Il n’y a rien de surprenant à ce que nous nous retrouvions aujourd’hui autour d’une nouvelle motion de censure du gouvernement. La première raison en est que votre légitimité est contestable ; nous le répéterons sans cesse. Comme votre prédécesseur Michel Barnier, vous avez été nommé en lieu et place d’un premier ministre issu du Nouveau Front populaire – tel aurait dû être le cas si le président de la République avait respecté le vote des Français. (Applaudissements sur plusieurs bancs des groupes GDR, LFI-NFP et EcoS.)
Sitôt arrivé à Matignon, à la tête d’un gouvernement fait de bric et de broc faisant la part belle à des ministres jamais élus sinon battus aux élections, vous avez, pour vous maintenir, annoncé la création du fameux conclave, un terme bien pompeux pour désigner ce qui s’est avéré une négociation strictement encadrée entre patronat et syndicats. Permettre la tenue d’une conférence sociale et de financement, comme l’intersyndicale ne cesse de le réclamer depuis 2023, aurait témoigné d’une ambition bien plus haute et constitué une marque de confiance d’une plus grande envergure dans le dialogue social. (M. Gérard Leseul applaudit.)
Nous ne nourrissions que peu d’espoirs sur l’issue de ce conclave.
La suite nous a malheureusement donné raison : vous avez piétiné les règles les plus élémentaires d’une négociation sociale en intervenant publiquement, notamment pour interdire toute discussion sur un retour de l’âge légal à 62 ans. Avec le soutien direct et public du premier ministre et de son gouvernement, le Medef n’avait plus qu’à jouer la montre. Vous avez même, monsieur le premier ministre, poussé le bouchon jusqu’à lui donner un mode d’emploi pour bloquer les discussions, en affirmant qu’en l’absence d’accord, c’est la réforme Borne-Macron qui continuerait de s’appliquer.
Ironie du sort, c’est vous désormais qui tentez de jouer la montre : vous recevez les organisations syndicales et le patronat ; vous proposez de relancer les discussions ; vous affirmez soudainement que des mesures seront soumises par le gouvernement au Parlement. Tout cela n’est pas sérieux ! La réalité est simple : le conclave est un échec et, contrairement à ce que nos collègues socialistes ont pu écrire, cet échec est non pas celui du dialogue social, mais le vôtre, monsieur le premier ministre. La motion de censure de votre gouvernement est donc la suite logique de vos errements et de votre duplicité.
Je résume la situation à ce stade : les Français ne veulent toujours pas de la réforme des retraites de 2023 et vous avez fait échouer les négociations entre les organisations syndicales et patronales. Quelles que soient les améliorations apportées à cette réforme, elles ne seront jamais suffisantes pour réparer le préjudice qu’elle a fait durement subir aux Français. D’autant moins que, si l’on en croit le relevé de décisions du conclave, nos compatriotes, notamment les retraités, paieront très lourdement ces quelques améliorations éventuelles.

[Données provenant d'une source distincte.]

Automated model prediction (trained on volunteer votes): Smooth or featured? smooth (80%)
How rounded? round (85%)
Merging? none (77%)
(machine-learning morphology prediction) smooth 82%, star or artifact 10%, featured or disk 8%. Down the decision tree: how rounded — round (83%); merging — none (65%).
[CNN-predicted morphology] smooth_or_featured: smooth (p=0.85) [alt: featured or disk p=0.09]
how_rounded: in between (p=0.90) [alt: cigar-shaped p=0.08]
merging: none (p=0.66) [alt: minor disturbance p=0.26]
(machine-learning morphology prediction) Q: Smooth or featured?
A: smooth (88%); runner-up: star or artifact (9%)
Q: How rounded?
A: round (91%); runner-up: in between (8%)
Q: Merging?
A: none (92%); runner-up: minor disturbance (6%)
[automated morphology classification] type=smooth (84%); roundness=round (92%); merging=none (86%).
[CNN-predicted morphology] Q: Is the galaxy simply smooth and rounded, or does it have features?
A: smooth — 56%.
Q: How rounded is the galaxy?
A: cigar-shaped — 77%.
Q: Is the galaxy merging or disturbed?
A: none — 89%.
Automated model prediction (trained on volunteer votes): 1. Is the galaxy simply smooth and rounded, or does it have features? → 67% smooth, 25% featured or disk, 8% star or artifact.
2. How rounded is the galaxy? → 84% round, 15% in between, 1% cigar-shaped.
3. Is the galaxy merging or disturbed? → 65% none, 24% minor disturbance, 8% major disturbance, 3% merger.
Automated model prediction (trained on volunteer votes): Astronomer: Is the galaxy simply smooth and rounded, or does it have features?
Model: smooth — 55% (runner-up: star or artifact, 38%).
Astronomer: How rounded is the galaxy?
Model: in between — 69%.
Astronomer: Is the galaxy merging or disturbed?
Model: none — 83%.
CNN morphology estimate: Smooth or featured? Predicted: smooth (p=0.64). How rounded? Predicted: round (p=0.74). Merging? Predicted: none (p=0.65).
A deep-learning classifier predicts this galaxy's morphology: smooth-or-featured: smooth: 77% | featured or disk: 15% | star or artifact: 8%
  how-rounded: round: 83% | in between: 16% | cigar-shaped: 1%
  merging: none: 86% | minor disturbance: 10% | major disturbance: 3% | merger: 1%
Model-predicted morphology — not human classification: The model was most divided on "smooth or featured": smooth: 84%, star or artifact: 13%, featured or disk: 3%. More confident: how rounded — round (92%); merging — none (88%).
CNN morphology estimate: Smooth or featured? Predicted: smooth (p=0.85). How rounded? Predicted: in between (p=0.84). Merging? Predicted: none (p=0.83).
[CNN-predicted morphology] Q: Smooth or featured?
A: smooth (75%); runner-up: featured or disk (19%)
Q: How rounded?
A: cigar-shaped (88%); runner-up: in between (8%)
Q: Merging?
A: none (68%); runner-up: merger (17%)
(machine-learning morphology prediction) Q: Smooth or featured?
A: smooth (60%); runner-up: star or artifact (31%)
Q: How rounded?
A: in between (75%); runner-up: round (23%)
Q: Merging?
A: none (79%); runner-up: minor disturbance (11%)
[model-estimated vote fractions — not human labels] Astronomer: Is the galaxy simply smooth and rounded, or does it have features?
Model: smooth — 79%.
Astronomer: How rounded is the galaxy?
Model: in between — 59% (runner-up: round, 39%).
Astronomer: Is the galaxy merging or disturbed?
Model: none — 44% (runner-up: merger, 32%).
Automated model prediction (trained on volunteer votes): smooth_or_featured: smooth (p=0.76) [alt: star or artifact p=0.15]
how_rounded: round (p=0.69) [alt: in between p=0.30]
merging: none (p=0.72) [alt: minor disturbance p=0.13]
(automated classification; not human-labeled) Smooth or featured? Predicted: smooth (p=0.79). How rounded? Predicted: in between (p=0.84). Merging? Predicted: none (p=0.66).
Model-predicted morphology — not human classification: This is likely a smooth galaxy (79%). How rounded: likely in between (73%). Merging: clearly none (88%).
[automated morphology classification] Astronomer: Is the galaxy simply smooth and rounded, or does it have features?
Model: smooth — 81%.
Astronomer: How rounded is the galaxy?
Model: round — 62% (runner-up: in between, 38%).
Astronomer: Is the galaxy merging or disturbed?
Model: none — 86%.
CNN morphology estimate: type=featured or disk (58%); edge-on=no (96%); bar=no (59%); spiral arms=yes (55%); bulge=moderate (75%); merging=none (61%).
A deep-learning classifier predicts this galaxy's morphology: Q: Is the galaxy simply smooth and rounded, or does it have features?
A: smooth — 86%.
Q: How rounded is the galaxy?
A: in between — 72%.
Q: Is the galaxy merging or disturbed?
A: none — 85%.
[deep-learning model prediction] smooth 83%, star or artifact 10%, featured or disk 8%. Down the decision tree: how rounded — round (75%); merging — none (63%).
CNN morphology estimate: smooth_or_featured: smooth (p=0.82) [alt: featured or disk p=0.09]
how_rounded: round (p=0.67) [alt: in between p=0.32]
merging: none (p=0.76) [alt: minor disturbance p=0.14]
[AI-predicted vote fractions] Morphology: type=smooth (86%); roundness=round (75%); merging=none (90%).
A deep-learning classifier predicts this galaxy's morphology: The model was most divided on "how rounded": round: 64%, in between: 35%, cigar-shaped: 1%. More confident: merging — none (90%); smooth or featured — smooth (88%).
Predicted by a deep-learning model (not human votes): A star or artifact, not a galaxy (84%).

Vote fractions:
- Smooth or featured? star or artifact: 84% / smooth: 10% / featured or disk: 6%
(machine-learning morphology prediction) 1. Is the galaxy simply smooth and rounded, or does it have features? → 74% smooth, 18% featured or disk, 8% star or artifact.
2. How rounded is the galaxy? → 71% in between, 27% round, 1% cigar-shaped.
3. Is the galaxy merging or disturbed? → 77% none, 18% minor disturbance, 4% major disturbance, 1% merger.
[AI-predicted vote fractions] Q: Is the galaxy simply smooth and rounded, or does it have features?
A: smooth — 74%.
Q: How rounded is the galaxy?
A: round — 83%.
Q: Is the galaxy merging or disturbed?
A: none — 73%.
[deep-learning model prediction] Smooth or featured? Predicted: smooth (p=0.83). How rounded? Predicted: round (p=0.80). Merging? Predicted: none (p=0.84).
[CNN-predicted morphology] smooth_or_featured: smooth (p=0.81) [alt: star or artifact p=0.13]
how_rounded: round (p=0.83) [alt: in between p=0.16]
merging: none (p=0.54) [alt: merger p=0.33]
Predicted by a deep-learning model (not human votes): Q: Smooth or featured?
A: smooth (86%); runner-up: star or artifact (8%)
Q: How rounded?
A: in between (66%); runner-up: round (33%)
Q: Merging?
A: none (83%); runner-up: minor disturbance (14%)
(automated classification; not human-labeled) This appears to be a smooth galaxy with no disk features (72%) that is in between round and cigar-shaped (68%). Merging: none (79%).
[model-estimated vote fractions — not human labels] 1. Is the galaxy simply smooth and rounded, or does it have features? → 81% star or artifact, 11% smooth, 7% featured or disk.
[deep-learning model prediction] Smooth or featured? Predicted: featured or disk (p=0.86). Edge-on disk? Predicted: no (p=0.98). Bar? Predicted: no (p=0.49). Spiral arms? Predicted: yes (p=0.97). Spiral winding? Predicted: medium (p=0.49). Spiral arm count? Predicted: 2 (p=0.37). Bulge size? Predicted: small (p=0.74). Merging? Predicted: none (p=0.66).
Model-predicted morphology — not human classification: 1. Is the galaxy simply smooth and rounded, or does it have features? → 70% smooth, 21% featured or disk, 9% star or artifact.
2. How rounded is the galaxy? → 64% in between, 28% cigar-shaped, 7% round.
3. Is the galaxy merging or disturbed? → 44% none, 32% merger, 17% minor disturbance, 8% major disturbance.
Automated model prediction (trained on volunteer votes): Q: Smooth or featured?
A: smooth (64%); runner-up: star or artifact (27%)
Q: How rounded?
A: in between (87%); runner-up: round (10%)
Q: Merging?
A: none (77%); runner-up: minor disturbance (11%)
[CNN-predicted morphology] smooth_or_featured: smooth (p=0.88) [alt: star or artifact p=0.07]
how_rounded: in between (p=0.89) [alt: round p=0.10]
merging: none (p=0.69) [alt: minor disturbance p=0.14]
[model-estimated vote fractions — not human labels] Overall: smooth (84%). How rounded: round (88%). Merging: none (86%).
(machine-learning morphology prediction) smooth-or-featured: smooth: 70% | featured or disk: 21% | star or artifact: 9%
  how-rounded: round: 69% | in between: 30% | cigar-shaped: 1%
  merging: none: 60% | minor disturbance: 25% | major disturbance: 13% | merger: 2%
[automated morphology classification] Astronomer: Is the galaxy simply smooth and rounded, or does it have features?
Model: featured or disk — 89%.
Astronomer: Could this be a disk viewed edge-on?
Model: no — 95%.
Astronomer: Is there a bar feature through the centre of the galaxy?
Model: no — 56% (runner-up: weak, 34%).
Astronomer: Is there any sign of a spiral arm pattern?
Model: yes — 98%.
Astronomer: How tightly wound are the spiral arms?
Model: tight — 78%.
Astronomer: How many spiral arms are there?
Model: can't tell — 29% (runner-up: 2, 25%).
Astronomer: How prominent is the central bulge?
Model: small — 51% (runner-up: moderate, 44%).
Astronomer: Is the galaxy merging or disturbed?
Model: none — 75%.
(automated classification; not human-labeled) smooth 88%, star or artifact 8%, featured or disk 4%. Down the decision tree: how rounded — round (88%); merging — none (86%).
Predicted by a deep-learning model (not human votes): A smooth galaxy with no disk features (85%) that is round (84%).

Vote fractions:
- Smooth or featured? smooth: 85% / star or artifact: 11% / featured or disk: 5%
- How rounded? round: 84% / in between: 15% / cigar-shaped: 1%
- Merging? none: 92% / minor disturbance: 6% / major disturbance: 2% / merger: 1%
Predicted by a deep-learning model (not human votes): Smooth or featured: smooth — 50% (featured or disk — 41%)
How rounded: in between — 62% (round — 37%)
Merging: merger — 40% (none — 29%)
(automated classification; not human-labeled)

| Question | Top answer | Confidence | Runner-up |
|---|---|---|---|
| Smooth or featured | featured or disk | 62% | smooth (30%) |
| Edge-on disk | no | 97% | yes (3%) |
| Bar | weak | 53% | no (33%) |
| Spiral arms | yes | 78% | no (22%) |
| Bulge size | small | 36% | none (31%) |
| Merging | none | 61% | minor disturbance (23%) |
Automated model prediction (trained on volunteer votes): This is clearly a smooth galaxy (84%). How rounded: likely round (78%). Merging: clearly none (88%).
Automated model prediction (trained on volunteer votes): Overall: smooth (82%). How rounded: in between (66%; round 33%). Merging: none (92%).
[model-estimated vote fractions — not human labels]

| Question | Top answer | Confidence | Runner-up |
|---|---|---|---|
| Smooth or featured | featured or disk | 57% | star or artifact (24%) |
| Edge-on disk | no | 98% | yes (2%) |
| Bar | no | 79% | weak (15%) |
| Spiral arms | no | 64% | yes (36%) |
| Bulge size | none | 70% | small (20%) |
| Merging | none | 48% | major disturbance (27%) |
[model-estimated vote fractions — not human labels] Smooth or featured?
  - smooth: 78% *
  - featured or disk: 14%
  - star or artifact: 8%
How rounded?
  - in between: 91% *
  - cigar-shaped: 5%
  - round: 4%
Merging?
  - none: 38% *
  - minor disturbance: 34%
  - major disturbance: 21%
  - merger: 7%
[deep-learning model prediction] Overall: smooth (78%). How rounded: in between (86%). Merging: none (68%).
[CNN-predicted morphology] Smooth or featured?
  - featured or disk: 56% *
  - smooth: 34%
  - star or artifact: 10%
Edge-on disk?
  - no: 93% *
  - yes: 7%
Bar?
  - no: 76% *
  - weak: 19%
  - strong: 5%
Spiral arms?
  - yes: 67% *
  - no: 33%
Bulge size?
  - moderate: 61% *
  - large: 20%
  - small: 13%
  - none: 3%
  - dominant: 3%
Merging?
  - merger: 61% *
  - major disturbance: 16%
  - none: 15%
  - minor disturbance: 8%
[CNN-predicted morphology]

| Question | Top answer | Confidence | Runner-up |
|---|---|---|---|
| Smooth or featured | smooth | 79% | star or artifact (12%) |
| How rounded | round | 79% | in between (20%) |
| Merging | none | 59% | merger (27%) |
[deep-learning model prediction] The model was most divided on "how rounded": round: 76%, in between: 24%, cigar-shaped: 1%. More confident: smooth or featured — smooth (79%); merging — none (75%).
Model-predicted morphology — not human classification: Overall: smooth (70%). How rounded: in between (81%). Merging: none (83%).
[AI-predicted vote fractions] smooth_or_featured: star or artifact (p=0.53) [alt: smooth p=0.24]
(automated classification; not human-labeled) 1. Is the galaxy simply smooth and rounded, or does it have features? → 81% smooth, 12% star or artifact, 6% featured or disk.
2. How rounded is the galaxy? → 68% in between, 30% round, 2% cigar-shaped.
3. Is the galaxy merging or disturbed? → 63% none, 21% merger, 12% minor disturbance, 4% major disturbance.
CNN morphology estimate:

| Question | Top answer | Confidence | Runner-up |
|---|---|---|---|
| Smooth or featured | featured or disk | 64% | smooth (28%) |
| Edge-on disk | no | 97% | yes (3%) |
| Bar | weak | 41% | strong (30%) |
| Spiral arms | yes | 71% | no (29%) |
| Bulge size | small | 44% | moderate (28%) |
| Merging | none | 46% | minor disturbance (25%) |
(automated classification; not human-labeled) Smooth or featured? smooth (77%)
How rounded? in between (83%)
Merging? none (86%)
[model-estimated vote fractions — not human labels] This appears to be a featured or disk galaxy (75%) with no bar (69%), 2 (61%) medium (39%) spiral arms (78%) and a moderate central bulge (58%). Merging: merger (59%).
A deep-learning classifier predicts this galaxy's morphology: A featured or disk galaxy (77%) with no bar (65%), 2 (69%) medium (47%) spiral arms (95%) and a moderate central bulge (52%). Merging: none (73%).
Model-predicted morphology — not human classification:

Au sein de ce marasme existe néanmoins un totem – pour reprendre un terme qui vous est cher : c’est le vote qui a eu lieu au sein de notre assemblée le 5 juin dernier, à l’initiative de notre groupe.
Pour la première fois, nous avons pu dans cette assemblée voter sur cette réforme, et une majorité très nette s’est prononcée en faveur de son abrogation. (Applaudissements sur les bancs des groupes GDR. – M. Andy Kerbrat, M. Gérard Leseul et Mme Christine Arrighi applaudissent également.) Monsieur le premier ministre, telle est l’expression des députés, telle est la volonté du peuple.
En conséquence, la seule voie de sortie durable pour votre gouvernement serait de respecter la voix des Français et celle de leurs représentants en nous indiquant clairement quand vous allez abroger la réforme de 2023 ou bien quand vous allez créer les conditions d’un référendum pour que les Français s’expriment ! Le démocrate que vous êtes ne peut pas s’asseoir sur le vote de la représentation nationale ; ce serait faire preuve d’une intransigeance coupable. La réforme des retraites de 2023 a été et demeure la plus grande offense sociale et démocratique jamais infligée à notre pays depuis la négation du vote des Français lors du référendum de 2005 sur le traité de Constitution européenne.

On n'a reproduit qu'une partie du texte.